1.2 Million Recovery After Neurologist Ignores CT Scan
John and Jane Doe were a young couple in small town, South Georgia, living the good, old-fashioned Southern life. John coached their children in sports and worked with his mother at a Target distribution center. He and Jane had their own trailer on land adjoining her parents in the countryside outside Adel, Georgia.
Then John started having headaches. They got so bad he went to see his family physician who immediately referred him for a CT scan of the brain to rule out anything life threatening. The radiologist who looked at the CT scan reported significant abnormalities consistent with hydrocephalus.
John's physician immediately referred him to a neurologist. But the neurologist, without even looking at the CT films, decided the radiology report was "contradictory on itself." He told John all he had was migraine headaches and prescribed some pills.

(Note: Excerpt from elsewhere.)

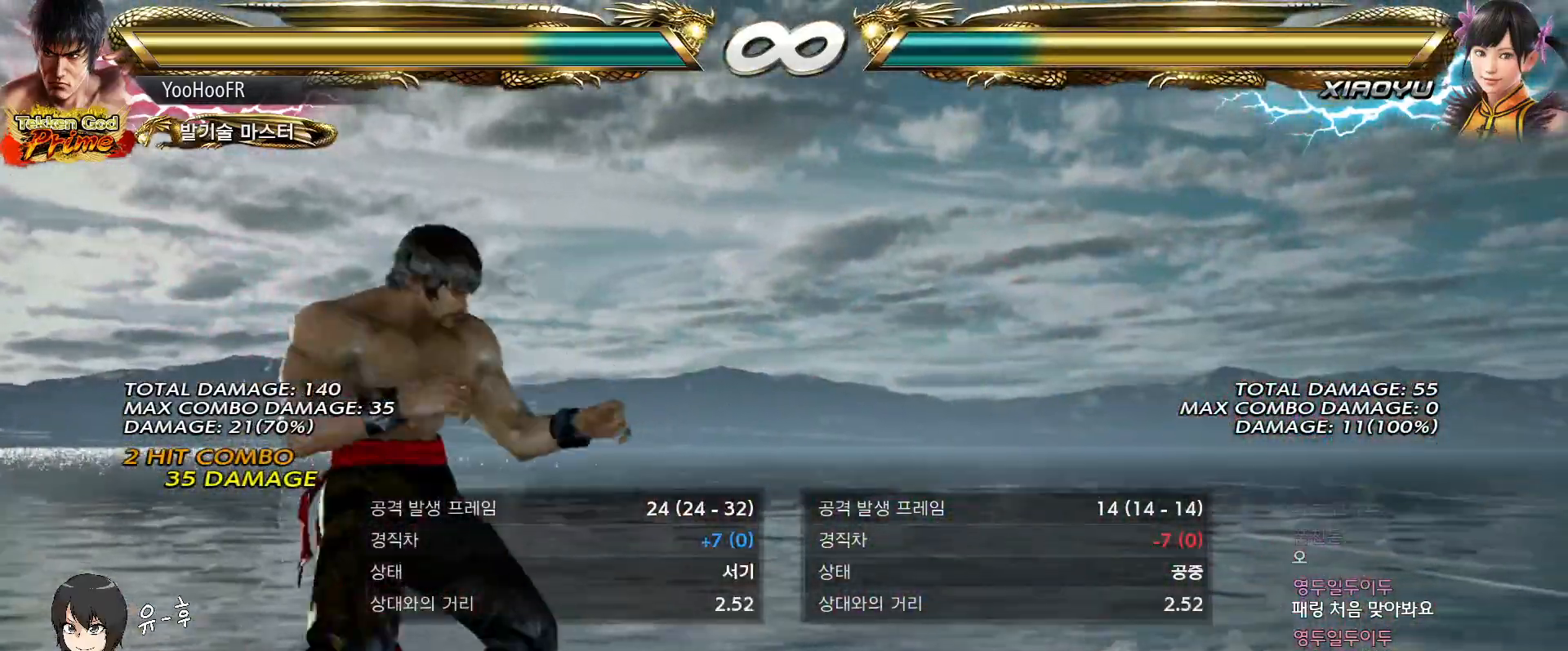
{"dt_ms": 500, "buttons": [], "left_stick": "center", "events": []}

In a few months the headaches got so bad John had to go to the ER. John started having blackouts. Each time the neurologist diagnosed headaches and told John not to come back for three months.
Right before Christmas John collapsed on the job. He was rushed to the ER at a hospital which had no neurosurgeon on staff and would not call one of its neurologists at night.

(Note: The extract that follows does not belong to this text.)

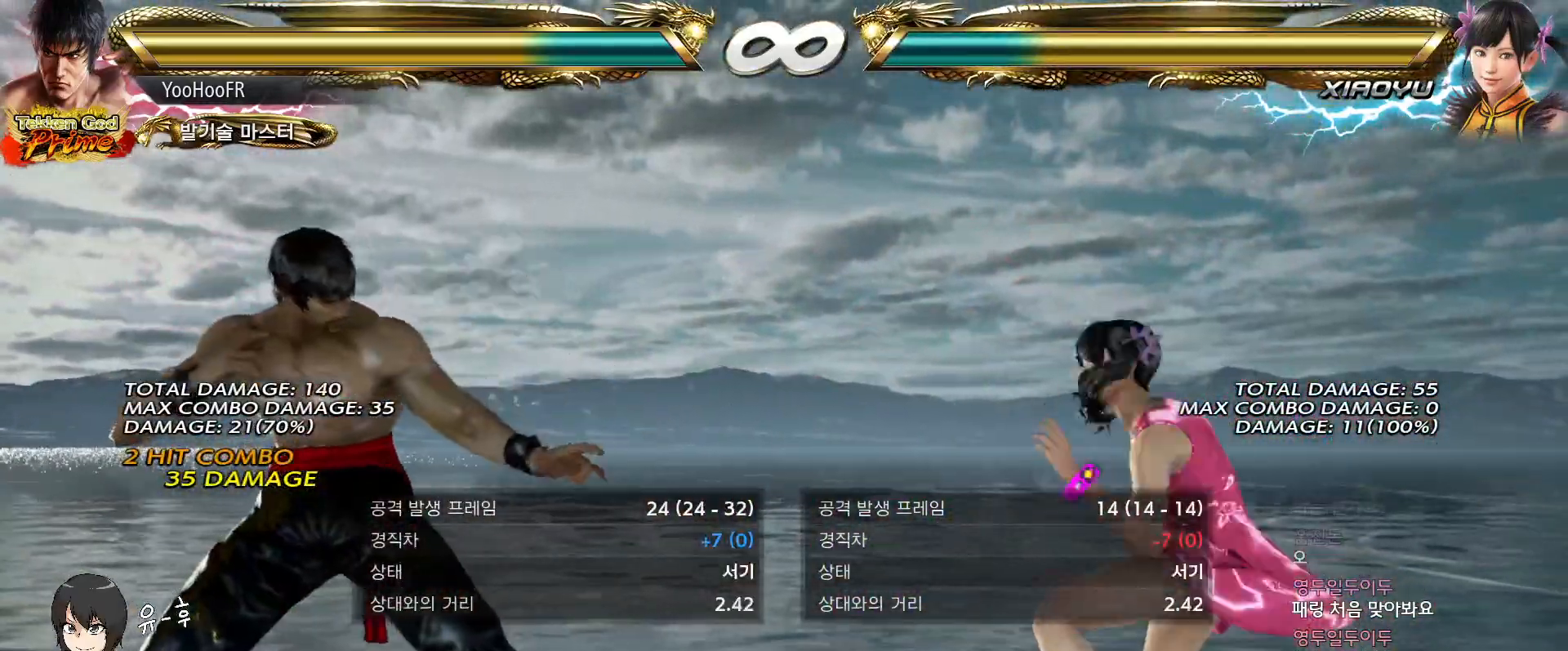
{"dt_ms": 500, "buttons": [], "left_stick": "center"}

The ER physician knew it was more serious than migraines. He ordered another CT scan and also a lumbar puncture, which is tragically dangerous for a patient with hydrocephalus. As a result John suffered a brain stem herniation and died Christmas Day, 2003.
Jane and the family were referred to Pajcic & Pajcic by a great aunt who had seen the work of Pajcic & Pajcic as a witness in a nursing home case. Experts retained by Pajcic & Pajcic not only criticized the neurologist and the hospital doctors, but also testified that John could have lived a normal life with timely treatment of his chronic hydrocephalus.
The case against the neurologist, who is now a professor at the University of South Alabama, was especially compelling.
He was not only so arrogant as to override the radiologist without even looking at the CT scan, but he also denied the films showed any significant abnormality when he finally looked at them during deposition.
Mediation adjourned with defendants offering $1,050,000 and plaintiff insisting on $1,200,000. Defendants finally agreed to plaintiff's demand one day before it was to expire. As a result of the settlement, the children have college funds, the family has a new home and there is sufficient monthly income to allow Jane to stay home and raise the children.